Why plain text configuration file can be a good user interface for business software?

Wubaoqi
5 min readFeb 27, 2021

1. Web GUI

I worked on an ETL (Extract Transform Load) software at work. Since our target users are normal business users, so, we thought we must build an easy-to-use & drag-and-drop web GUI for it.

So, the GUI is like:

We pre-define some reusable data components for user to construct data processing pipeline. Those components are divided into 3 categories:

  • Source: which means where data comes, and flow into this pipeline. Example Source components like: CSV/Excel input, JDBC input, S3 parquet files etc.
  • Processor: which means data processing steps, like: Group By, Pivot, Add/Remove Columns, SQL, etc.
  • Target: where the final data will go. Like: Local File System, HDFS, JDBC, S3 target folder, etc.

And when user want to build a data pipeline, he/she has to drag those components into the web stage, and config necessary parameters for that components.

This way works great at first, especially it has a low learning curve, so more business users can build the pipeline themselves, instead of rely on IT people.

But as more power users come, the GUI solution has some problems:

  • For real world scenarios, the pipeline may contains hundreds of components nodes. It is harder and harder for any user to understand what this pipeline is doing.
  • Part of pipeline needs a way to form a reusable unit.
  • User demands separation of development and production environments, and we need way to easily transfer pipelines across those environments
  • Hard to test whether logic is correct
  • Hard to track changes

There must be some better way.

2. dbt give some insights

I learned about dbt later, and it really gave me some mind-blowing insights.

By using dbt, you can transform data in their warehouses by simply writing select statements. dbt handles turning these select statements into tables and views.

It let me think more about what is a good User Interface for user, and plain text (mostly SQL in dbt case) can be good for data transform job.
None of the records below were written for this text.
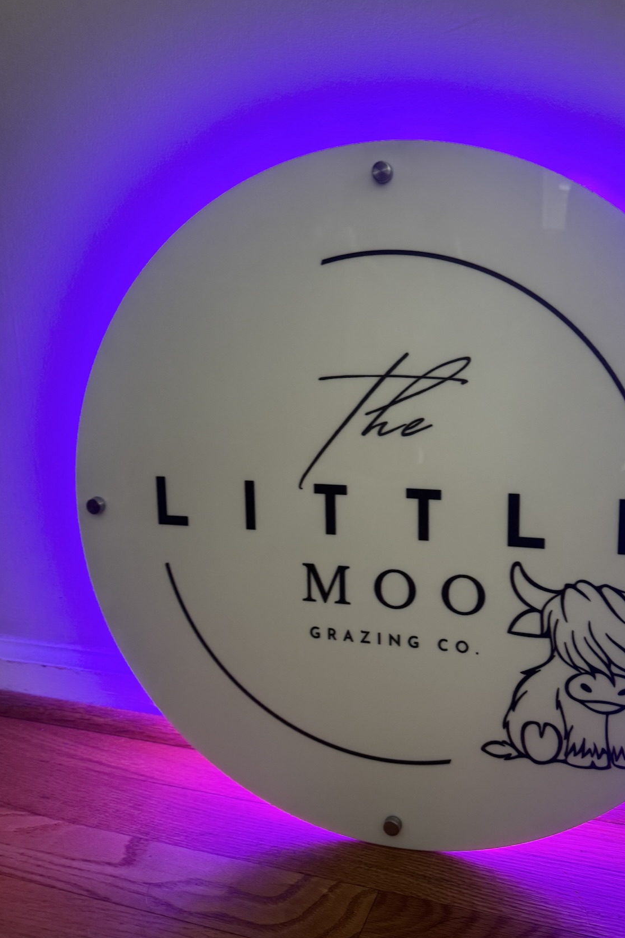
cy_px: 452
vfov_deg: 61.9
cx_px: 412
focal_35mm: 30
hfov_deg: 43.1
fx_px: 781
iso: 250
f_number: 1.78
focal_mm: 6.76
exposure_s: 1/60
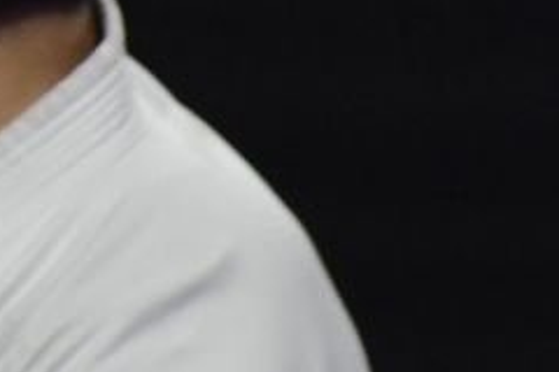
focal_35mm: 3146
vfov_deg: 0.4
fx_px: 48847
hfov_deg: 0.7
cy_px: 500
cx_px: -1423
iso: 1250
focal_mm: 280
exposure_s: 1/800
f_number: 4
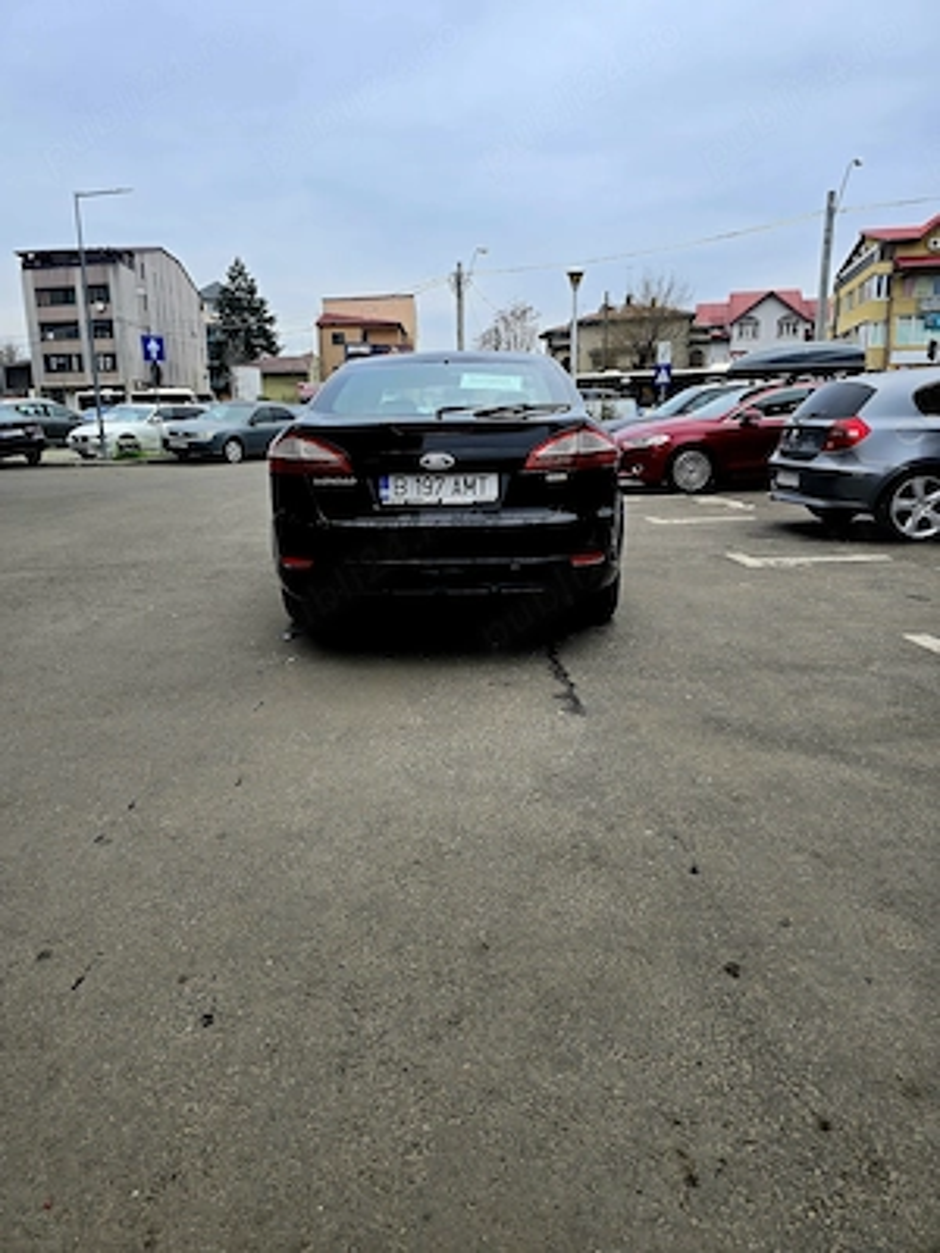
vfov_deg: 73.9
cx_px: 470
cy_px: 626
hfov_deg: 58.9
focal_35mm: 23
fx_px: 833
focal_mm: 6.3
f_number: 1.7
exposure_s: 1/182
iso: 25
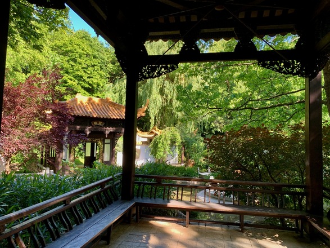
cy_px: 124
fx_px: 248
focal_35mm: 26
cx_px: 165
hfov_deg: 67.3
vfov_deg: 53.0
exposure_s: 1/121
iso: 25
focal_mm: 4.25
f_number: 1.8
And, by explicitly describe data pipeline in text:

  • it is more precise. can have comments/descriptions in line
  • the files can be organized into different files/directories, so, you only need to focus one file at one time
  • you can do unit test to ensure data quality
  • you can put your plain text into git for version control. By using version control tool, you really opened a lot of best software engineering practice, like Pull Request, code review, issue tracing etc.
  • now, submit pipeline from Development Environment to Production Environment is simply merge from different git branch.
  • CI/CD

Now, A new idea comes into my mind: I want to build a new ETL tool by using plain text files to describe data pipelines.

3. Open source project “waterdrop” let me find HOCON configuration format

Just when I struggled to choose which text file format for my new ETL tool: “To use JSON or YAML?”. I find an interesting open source project: https://github.com/InterestingLab/waterdrop

Which uses a new configuration file format “HOCON” to describe data pipelines, and later waterdrop will translate this configure file into Apache Spark jobs. Interesting.

Because I used Scala & Play framework to build a Business Intelligence software, I’m very familiar with Play Framework’s configuration file, it is very convenient and far better than INI config files or XML files. But I just didn’t realized I could also use that HOCON file to describe pipelines!

For JVM, the HOCON mainly implemented in https://github.com/lightbend/config.

One example Spark pipeline described in waterdrop is like:

The HOCON is more human friendly than YAML or JSON. It has built-in support for variable substitutions & ability to get values from environment variables, also it has built in include support so that it can import another HOCON file into current file.

4. Can we use configure files for other business software

Since use plain text configuration file to describe application logic has so many benefits, I don’t want to limit it for ETL tool. I think we can use plain text configuration file for other business software too! For example, I can use config file for Business Intelligence tool, for in-house CRUD web pages.

By this direction, I found another open source software: lowdefy, it is:

An open-source low-code framework to build web apps, admin panels, BI dashboards, workflows, and CRUD apps with YAML.

Yeah, it seems promising.

5. Don’t worry, configure files are not conflict with good Web GUI

I know, talking about using “plain text” configuration file may seems to be a Big NO for normal business users, who would prefer beautiful & easy-to-use web pages. That’s OK, and actually Web GUI don’t conflict with plain text configuration files. We can first build configuration file based application, which will lay out a solid foundation. And then above configuration file layer, we can build a easy to use Web GUI. By this way, we will have the benefit of both worlds.

And by adding plain text configuration middle layer, we are more easily to reason about our program’s behavior, add more test, build more reusable shared components and even make an public application market to share those common & useful configuration scripts.

And if we can specify the logic by using plain text, our program will be more suitable for serverless environments! For example, we can deploy the same binary as a AWS Lambda Function, and when we want to execute a data pipeline, we just send a HTTP Post request to Lambda with the content of configuration file as the HTTP Body.

I think “how to use plain text configuration to describe all kinds of software” is really a great idea, and I will continue to do more work on it.

--

--